* Trecho selecionado
____
O governo do Distrito Federal pretende aumentar o número de unidades de preservação e parques ecológicos, melhorando a conservação dessas áreas. O grande desafio é garantir o abastecimento de água e ordenar o crescimento da região. Amanhã, os técnicos da Secretaria de Meio Ambiente e Recursos Hídricos do Distrito Federal (Semarh) têm a primeira reunião de trabalho com o novo secretário, Antônio Gomes.
Eles apresentarão o esboço da versão 2005 do zoneamento ecológico e ambiental do DF. O zoneamento traça a matriz ecológica, o que há de biodiversidade, e que tipo de matriz econômica aquele local suporta”, explica o assessor da Semarh, Lucídio Guimarães. O crescimento desordenado está destruindo o cerrado candango, alerta.
Arquiteto e urbanista, especialista em desenvolvimento regional, Lucídio Albuquerque acompanha as transformações da região desde a implantação da nova capital. Quando aqui chegou, todo o território era um imenso cerradão (veja quadro). Entre 1954 e 1998, a área de expansão urbana do DF ficou 329 vezes maior. Os terrenos destinados às atividades agropecuárias aumentaram 2.316 vezes. A exposição do solo, fruto da devastação, cresceu 230 vezes. A área coberta por vegetação natural, por sua vez, diminuiu em 57,65%. Brasília não foi construída aqui por acaso. Tudo foi estudado. Ela nasceu com seu crescimento ordenado. A meta é que tivesse 500 mil habitantes no ano 2000 porque era isso que o território, o bioma cerrado, suportaria, lembra Albuquerque.
O zoneamento feito nos anos 90 foi elaborado pela Semarh com a participação de entidades como a Universidade de Brasília (UnB) e a Embrapa. Ele aponta, por exemplo, que os principais núcleos rurais do DF estão perfeitamente localizados em áreas com solo propício às atividades agrícolas, ricos em nutrientes e recursos hídricos, mas onde há alto risco de contaminação dos mananciais. O mesmo ocorre em outros pontos do DF, que acabaram com a vocação natural desvirtuada. É o caso do lixão da Estrutural e da Expansão do Setor O. Estão sobre áreas de intensa vulnerabilidade dos aquíferos subterrâneos. Ou seja, o lençol freático está poluído de forma irreversível, completa Guimarães.
A versão 2005 do zoneamento ecológico e ambiental do DF apontará, segundo o especialista, as novas agressões ao solo, águas, vegetação, animais e até ao clima do cerrado candango. Mostrará a área destinada às atividades agropecuárias sendo invadida pelos condomínios horizontais. Terrenos que têm no subsolo águas vulneráveis à contaminação cobertos por postos de gasolina. O que temos de fazer, de agora em diante, é reforçar a matriz ecológica, já que não dá para remover a matriz econômica desenvolvida em local errado, pondera o assessor da Semarh.
____
* Registros fornecidos
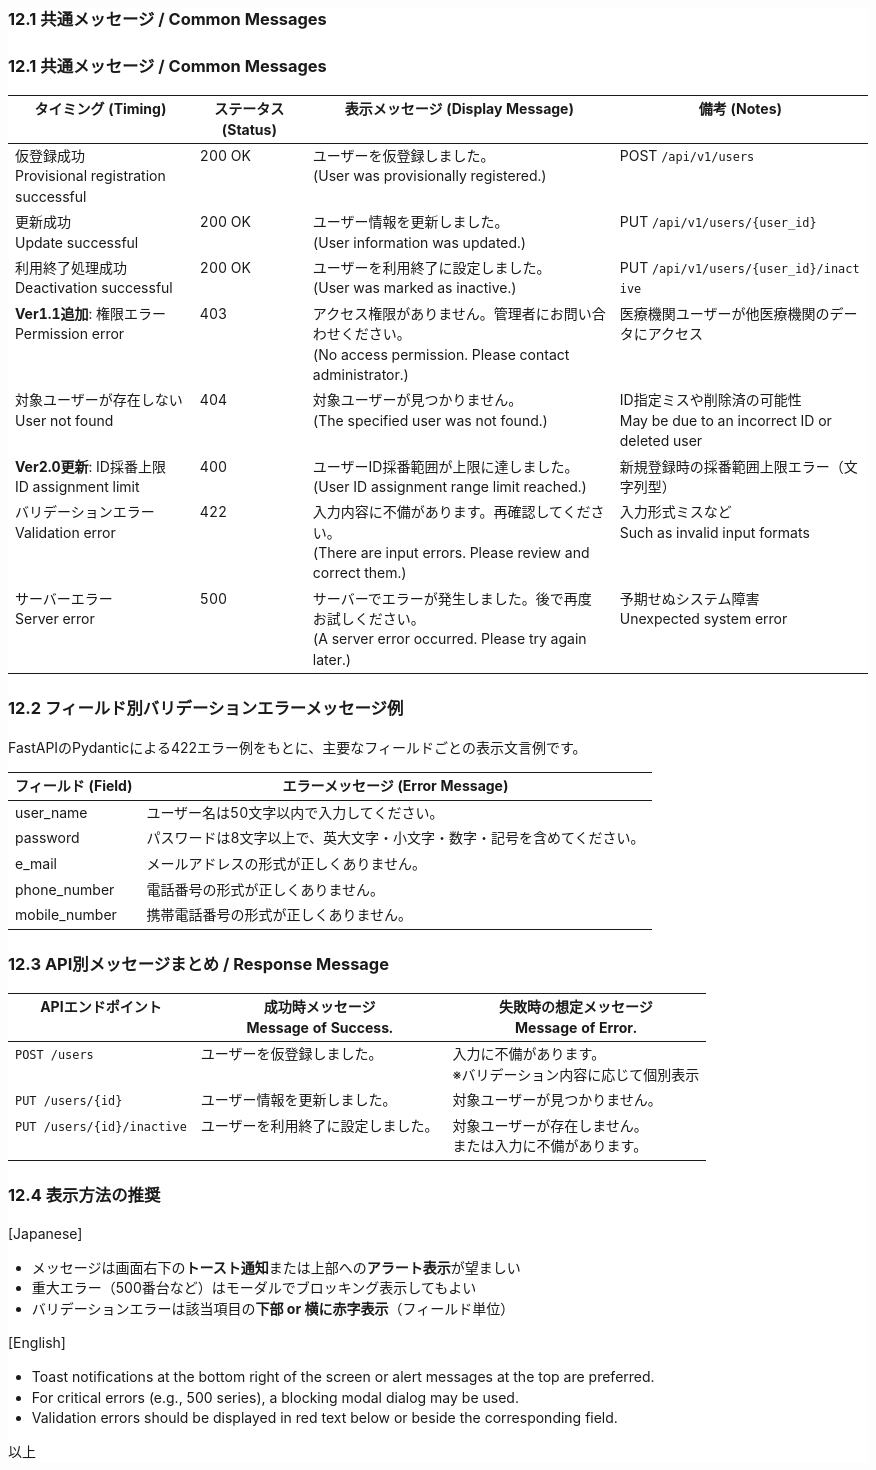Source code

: ### 12.1 共通メッセージ / Common Messages

### 12.1 共通メッセージ / Common Messages

| タイミング (Timing) | ステータス (Status) | 表示メッセージ (Display Message) | 備考 (Notes) |
|---------------------|----------------------|-----------------------------------|--------------|
| 仮登録成功<br>Provisional registration successful | 200 OK | ユーザーを仮登録しました。<br>(User was provisionally registered.) | POST `/api/v1/users` |
| 更新成功<br>Update successful | 200 OK | ユーザー情報を更新しました。<br>(User information was updated.) | PUT `/api/v1/users/{user_id}` |
| 利用終了処理成功<br>Deactivation successful | 200 OK | ユーザーを利用終了に設定しました。<br>(User was marked as inactive.) | PUT `/api/v1/users/{user_id}/inactive` |
| **Ver1.1追加**: 権限エラー<br>Permission error | 403 | アクセス権限がありません。管理者にお問い合わせください。<br>(No access permission. Please contact administrator.) | 医療機関ユーザーが他医療機関のデータにアクセス |
| 対象ユーザーが存在しない<br>User not found | 404 | 対象ユーザーが見つかりません。<br>(The specified user was not found.) | ID指定ミスや削除済の可能性<br>May be due to an incorrect ID or deleted user |
| **Ver2.0更新**: ID採番上限<br>ID assignment limit | 400 | ユーザーID採番範囲が上限に達しました。<br>(User ID assignment range limit reached.) | 新規登録時の採番範囲上限エラー（文字列型） |
| バリデーションエラー<br>Validation error | 422 | 入力内容に不備があります。再確認してください。<br>(There are input errors. Please review and correct them.) | 入力形式ミスなど<br>Such as invalid input formats |
| サーバーエラー<br>Server error | 500 | サーバーでエラーが発生しました。後で再度お試しください。<br>(A server error occurred. Please try again later.) | 予期せぬシステム障害<br>Unexpected system error |

### 12.2 フィールド別バリデーションエラーメッセージ例

FastAPIのPydanticによる422エラー例をもとに、主要なフィールドごとの表示文言例です。

| フィールド (Field)  | エラーメッセージ (Error Message)                    |
|------------------|--------------------------------------------------|
| user_name        | ユーザー名は50文字以内で入力してください。     |
| password         | パスワードは8文字以上で、英大文字・小文字・数字・記号を含めてください。 |
| e_mail           | メールアドレスの形式が正しくありません。       |
| phone_number     | 電話番号の形式が正しくありません。             |
| mobile_number    | 携帯電話番号の形式が正しくありません。         |

### 12.3 API別メッセージまとめ / Response Message

| APIエンドポイント | 成功時メッセージ<br>Message of Success. | 失敗時の想定メッセージ<br>Message of Error.                    |
|--------------------|------------------|-------------------------------------------|
| `POST /users`      | ユーザーを仮登録しました。 | 入力に不備があります。<br>※バリデーション内容に応じて個別表示 |
| `PUT /users/{id}`  | ユーザー情報を更新しました。 | 対象ユーザーが見つかりません。 |
| `PUT /users/{id}/inactive` | ユーザーを利用終了に設定しました。 | 対象ユーザーが存在しません。<br>または入力に不備があります。 |

### 12.4 表示方法の推奨

[Japanese]

- メッセージは画面右下の**トースト通知**または上部への**アラート表示**が望ましい
- 重大エラー（500番台など）はモーダルでブロッキング表示してもよい
- バリデーションエラーは該当項目の**下部 or 横に赤字表示**（フィールド単位）

[English]

- Toast notifications at the bottom right of the screen or alert messages at the top are preferred.
- For critical errors (e.g., 500 series), a blocking modal dialog may be used.
- Validation errors should be displayed in red text below or beside the corresponding field.

以上

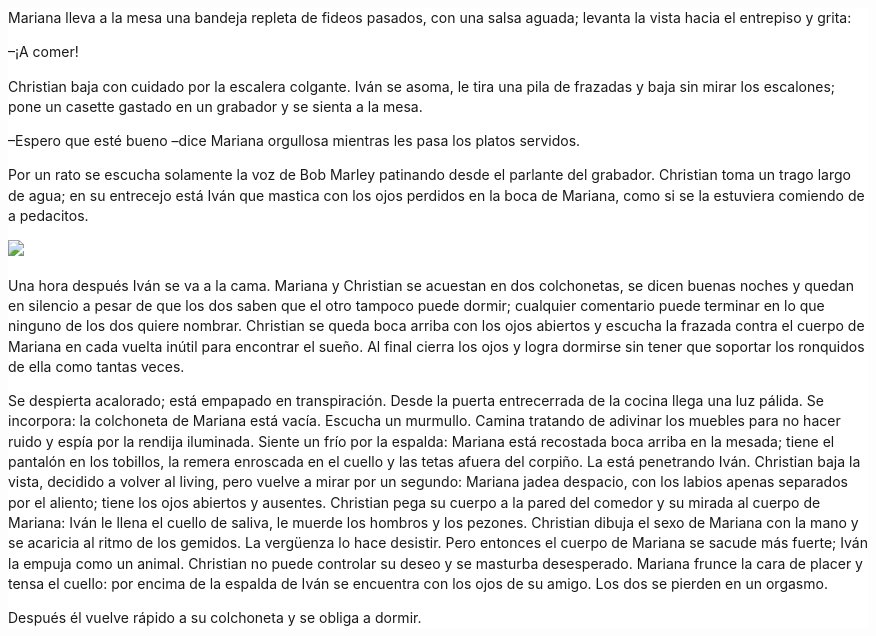 


Mariana lleva a la mesa una bandeja repleta de fideos pasados, con una salsa aguada; levanta la vista hacia el entrepiso y grita:




–¡A comer!




Christian baja con cuidado por la escalera colgante. Iván se asoma, le tira una pila de frazadas y baja sin mirar los escalones; pone un casette gastado en un grabador y se sienta a la mesa.




–Espero que esté bueno –dice Mariana orgullosa mientras les pasa los platos servidos.




Por un rato se escucha solamente la voz de Bob Marley patinando desde el parlante del grabador. Christian toma un trago largo de agua; en su entrecejo está Iván que mastica con los ojos perdidos en la boca de Mariana, como si se la estuviera comiendo de a pedacitos.




![](https://cdn.feater.me/files/images/981358/ad95cd79-2405-4ddb-8bf2-92965c172f17.png)




Una hora después Iván se va a la cama. Mariana y Christian se acuestan en dos colchonetas, se dicen buenas noches y quedan en silencio a pesar de que los dos saben que el otro tampoco puede dormir; cualquier comentario puede terminar en lo que ninguno de los dos quiere nombrar. Christian se queda boca arriba con los ojos abiertos y escucha la frazada contra el cuerpo de Mariana en cada vuelta inútil para encontrar el sueño. Al final cierra los ojos y logra dormirse sin tener que soportar los ronquidos de ella como tantas veces.




Se despierta acalorado; está empapado en transpiración. Desde la puerta entrecerrada de la cocina llega una luz pálida. Se incorpora: la colchoneta de Mariana está vacía. Escucha un murmullo. Camina tratando de adivinar los muebles para no hacer ruido y espía por la rendija iluminada. Siente un frío por la espalda: Mariana está recostada boca arriba en la mesada; tiene el pantalón en los tobillos, la remera enroscada en el cuello y las tetas afuera del corpiño. La está penetrando Iván. Christian baja la vista, decidido a volver al living, pero vuelve a mirar por un segundo: Mariana jadea despacio, con los labios apenas separados por el aliento; tiene los ojos abiertos y ausentes. Christian pega su cuerpo a la pared del comedor y su mirada al cuerpo de Mariana: Iván le llena el cuello de saliva, le muerde los hombros y los pezones. Christian dibuja el sexo de Mariana con la mano y se acaricia al ritmo de los gemidos. La vergüenza lo hace desistir. Pero entonces el cuerpo de Mariana se sacude más fuerte; Iván la empuja como un animal. Christian no puede controlar su deseo y se masturba desesperado. Mariana frunce la cara de placer y tensa el cuello: por encima de la espalda de Iván se encuentra con los ojos de su amigo. Los dos se pierden en un orgasmo.




Después él vuelve rápido a su colchoneta y se obliga a dormir.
____
* Tarefa
Dê sequência ao texto sobre o zoneamento ecológico e ambiental do Distrito Federal, começando logo após a última frase dele.

* Exercício resolvido
Agressão ao bioma candango
O avanço da degradação ambiental
1954 Total da área coberta por vegetação nativa 99,96% (do território) Área destinada à exploração agropecuária 0,02% Área urbana 0,02%
1973 Cobertura vegetal 91,84% Atividades agropecuárias 6,06% Ocupação urba na 2,10%
1998 Área de cerrado 47,11% Atividades agropecuárias 46,32% Ocupação urbana 6,57%

FONTES: Universidade de Brasília/ IPEA/ Semarh

DF quer parte da verba global
O Distrito Federal pleiteia parte da verba global. "Além do zoneamento ecológico, a estratégia que adotaremos será a de ampliação e aumento no número das unidades de preservação e unidades ecológicas", afirmou o secretário de Unidades de Conservação e Parques do DF, Ênio Dutra. Responsável pela administração de 68 áreas de preservação protegidas por legislação local e federal, ele representou o DF no evento promovido pela Abema.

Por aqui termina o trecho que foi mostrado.